• **Your instructions**
Leave out the pictures and repeat everything else in the records exactly.

• **Material provided**
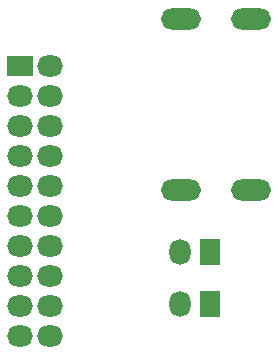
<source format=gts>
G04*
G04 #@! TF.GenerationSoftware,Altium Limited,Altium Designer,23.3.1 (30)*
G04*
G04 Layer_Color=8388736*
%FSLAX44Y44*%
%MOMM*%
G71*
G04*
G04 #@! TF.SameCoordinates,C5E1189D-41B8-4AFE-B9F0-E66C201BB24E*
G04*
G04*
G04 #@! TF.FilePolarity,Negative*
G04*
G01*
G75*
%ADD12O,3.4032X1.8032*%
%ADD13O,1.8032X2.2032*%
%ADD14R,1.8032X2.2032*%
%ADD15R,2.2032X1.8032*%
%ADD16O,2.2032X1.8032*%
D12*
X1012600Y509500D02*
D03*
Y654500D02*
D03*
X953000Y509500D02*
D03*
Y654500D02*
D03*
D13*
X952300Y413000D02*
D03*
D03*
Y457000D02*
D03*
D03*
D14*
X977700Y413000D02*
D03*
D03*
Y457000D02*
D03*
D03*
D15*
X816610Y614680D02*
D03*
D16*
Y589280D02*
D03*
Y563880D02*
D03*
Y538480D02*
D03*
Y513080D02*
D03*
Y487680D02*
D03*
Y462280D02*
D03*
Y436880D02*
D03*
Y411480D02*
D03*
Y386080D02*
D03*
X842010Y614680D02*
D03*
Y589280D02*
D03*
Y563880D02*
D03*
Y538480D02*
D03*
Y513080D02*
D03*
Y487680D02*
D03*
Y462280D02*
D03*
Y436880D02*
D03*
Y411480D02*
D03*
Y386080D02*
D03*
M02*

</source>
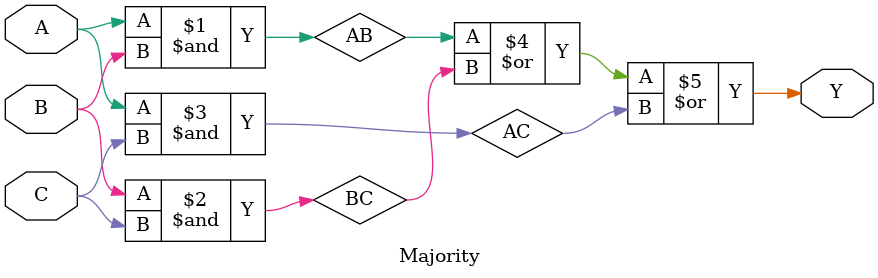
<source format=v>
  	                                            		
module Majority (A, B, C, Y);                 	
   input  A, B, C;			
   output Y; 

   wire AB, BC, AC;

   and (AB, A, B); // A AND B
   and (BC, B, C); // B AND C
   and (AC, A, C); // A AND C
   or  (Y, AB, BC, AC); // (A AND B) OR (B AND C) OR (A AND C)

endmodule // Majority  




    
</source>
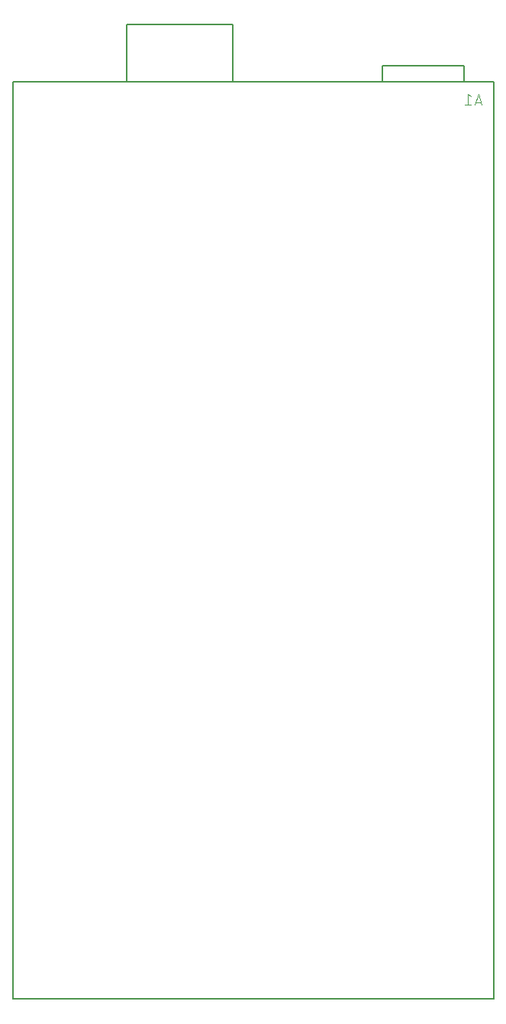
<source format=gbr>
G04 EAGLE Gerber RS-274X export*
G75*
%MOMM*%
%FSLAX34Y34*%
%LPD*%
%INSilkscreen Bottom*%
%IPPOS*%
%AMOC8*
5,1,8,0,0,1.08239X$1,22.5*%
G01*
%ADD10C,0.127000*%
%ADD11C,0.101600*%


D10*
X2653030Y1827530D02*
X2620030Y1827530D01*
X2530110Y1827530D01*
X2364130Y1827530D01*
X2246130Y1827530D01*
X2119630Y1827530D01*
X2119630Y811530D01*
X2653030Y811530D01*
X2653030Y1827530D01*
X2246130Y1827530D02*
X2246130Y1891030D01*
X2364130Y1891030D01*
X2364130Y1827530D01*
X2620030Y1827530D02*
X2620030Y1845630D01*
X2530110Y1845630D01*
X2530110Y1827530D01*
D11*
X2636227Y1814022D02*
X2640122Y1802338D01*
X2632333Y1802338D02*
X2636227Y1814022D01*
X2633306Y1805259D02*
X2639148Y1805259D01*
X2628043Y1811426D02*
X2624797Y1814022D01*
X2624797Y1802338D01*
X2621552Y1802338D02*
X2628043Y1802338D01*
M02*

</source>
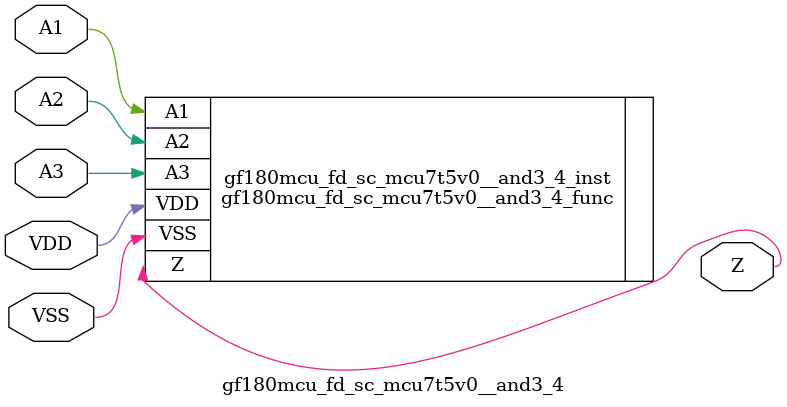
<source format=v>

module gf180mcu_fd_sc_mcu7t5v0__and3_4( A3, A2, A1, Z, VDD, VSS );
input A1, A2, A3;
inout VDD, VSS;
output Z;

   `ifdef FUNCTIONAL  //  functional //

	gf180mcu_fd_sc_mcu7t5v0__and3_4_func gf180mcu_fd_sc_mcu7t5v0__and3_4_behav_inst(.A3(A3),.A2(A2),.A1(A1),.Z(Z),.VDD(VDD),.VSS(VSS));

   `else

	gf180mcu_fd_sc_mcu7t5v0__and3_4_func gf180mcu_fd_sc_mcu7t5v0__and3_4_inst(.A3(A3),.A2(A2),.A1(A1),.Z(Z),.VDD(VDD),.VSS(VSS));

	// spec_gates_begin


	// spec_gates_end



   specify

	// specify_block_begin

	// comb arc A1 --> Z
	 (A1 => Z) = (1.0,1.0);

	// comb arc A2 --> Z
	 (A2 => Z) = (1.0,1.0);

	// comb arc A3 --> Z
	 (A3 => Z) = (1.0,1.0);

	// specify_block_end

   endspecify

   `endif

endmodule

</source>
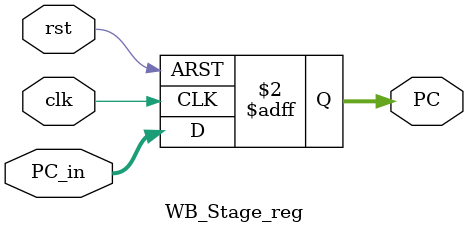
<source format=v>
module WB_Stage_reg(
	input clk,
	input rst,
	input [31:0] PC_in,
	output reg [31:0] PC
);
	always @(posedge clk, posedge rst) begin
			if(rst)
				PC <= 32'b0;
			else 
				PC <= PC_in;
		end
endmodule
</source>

• **Output of the task**
<source format=gts>
G04*
G04 #@! TF.GenerationSoftware,Altium Limited,Altium Designer,23.3.1 (30)*
G04*
G04 Layer_Color=8388736*
%FSLAX44Y44*%
%MOMM*%
G71*
G04*
G04 #@! TF.SameCoordinates,C5E1189D-41B8-4AFE-B9F0-E66C201BB24E*
G04*
G04*
G04 #@! TF.FilePolarity,Negative*
G04*
G01*
G75*
%ADD12O,3.4032X1.8032*%
%ADD13O,1.8032X2.2032*%
%ADD14R,1.8032X2.2032*%
%ADD15R,2.2032X1.8032*%
%ADD16O,2.2032X1.8032*%
D12*
X1012600Y509500D02*
D03*
Y654500D02*
D03*
X953000Y509500D02*
D03*
Y654500D02*
D03*
D13*
X952300Y413000D02*
D03*
D03*
Y457000D02*
D03*
D03*
D14*
X977700Y413000D02*
D03*
D03*
Y457000D02*
D03*
D03*
D15*
X816610Y614680D02*
D03*
D16*
Y589280D02*
D03*
Y563880D02*
D03*
Y538480D02*
D03*
Y513080D02*
D03*
Y487680D02*
D03*
Y462280D02*
D03*
Y436880D02*
D03*
Y411480D02*
D03*
Y386080D02*
D03*
X842010Y614680D02*
D03*
Y589280D02*
D03*
Y563880D02*
D03*
Y538480D02*
D03*
Y513080D02*
D03*
Y487680D02*
D03*
Y462280D02*
D03*
Y436880D02*
D03*
Y411480D02*
D03*
Y386080D02*
D03*
M02*

</source>
<source format=v>
  	                                            		
module Majority (A, B, C, Y);                 	
   input  A, B, C;			
   output Y; 

   wire AB, BC, AC;

   and (AB, A, B); // A AND B
   and (BC, B, C); // B AND C
   and (AC, A, C); // A AND C
   or  (Y, AB, BC, AC); // (A AND B) OR (B AND C) OR (A AND C)

endmodule // Majority  




    
</source>
<source format=gbr>
G04 EAGLE Gerber RS-274X export*
G75*
%MOMM*%
%FSLAX34Y34*%
%LPD*%
%INSilkscreen Bottom*%
%IPPOS*%
%AMOC8*
5,1,8,0,0,1.08239X$1,22.5*%
G01*
%ADD10C,0.127000*%
%ADD11C,0.101600*%


D10*
X2653030Y1827530D02*
X2620030Y1827530D01*
X2530110Y1827530D01*
X2364130Y1827530D01*
X2246130Y1827530D01*
X2119630Y1827530D01*
X2119630Y811530D01*
X2653030Y811530D01*
X2653030Y1827530D01*
X2246130Y1827530D02*
X2246130Y1891030D01*
X2364130Y1891030D01*
X2364130Y1827530D01*
X2620030Y1827530D02*
X2620030Y1845630D01*
X2530110Y1845630D01*
X2530110Y1827530D01*
D11*
X2636227Y1814022D02*
X2640122Y1802338D01*
X2632333Y1802338D02*
X2636227Y1814022D01*
X2633306Y1805259D02*
X2639148Y1805259D01*
X2628043Y1811426D02*
X2624797Y1814022D01*
X2624797Y1802338D01*
X2621552Y1802338D02*
X2628043Y1802338D01*
M02*

</source>
<source format=v>

module gf180mcu_fd_sc_mcu7t5v0__and3_4( A3, A2, A1, Z, VDD, VSS );
input A1, A2, A3;
inout VDD, VSS;
output Z;

   `ifdef FUNCTIONAL  //  functional //

	gf180mcu_fd_sc_mcu7t5v0__and3_4_func gf180mcu_fd_sc_mcu7t5v0__and3_4_behav_inst(.A3(A3),.A2(A2),.A1(A1),.Z(Z),.VDD(VDD),.VSS(VSS));

   `else

	gf180mcu_fd_sc_mcu7t5v0__and3_4_func gf180mcu_fd_sc_mcu7t5v0__and3_4_inst(.A3(A3),.A2(A2),.A1(A1),.Z(Z),.VDD(VDD),.VSS(VSS));

	// spec_gates_begin


	// spec_gates_end



   specify

	// specify_block_begin

	// comb arc A1 --> Z
	 (A1 => Z) = (1.0,1.0);

	// comb arc A2 --> Z
	 (A2 => Z) = (1.0,1.0);

	// comb arc A3 --> Z
	 (A3 => Z) = (1.0,1.0);

	// specify_block_end

   endspecify

   `endif

endmodule

</source>
<source format=v>
module WB_Stage_reg(
	input clk,
	input rst,
	input [31:0] PC_in,
	output reg [31:0] PC
);
	always @(posedge clk, posedge rst) begin
			if(rst)
				PC <= 32'b0;
			else 
				PC <= PC_in;
		end
endmodule
</source>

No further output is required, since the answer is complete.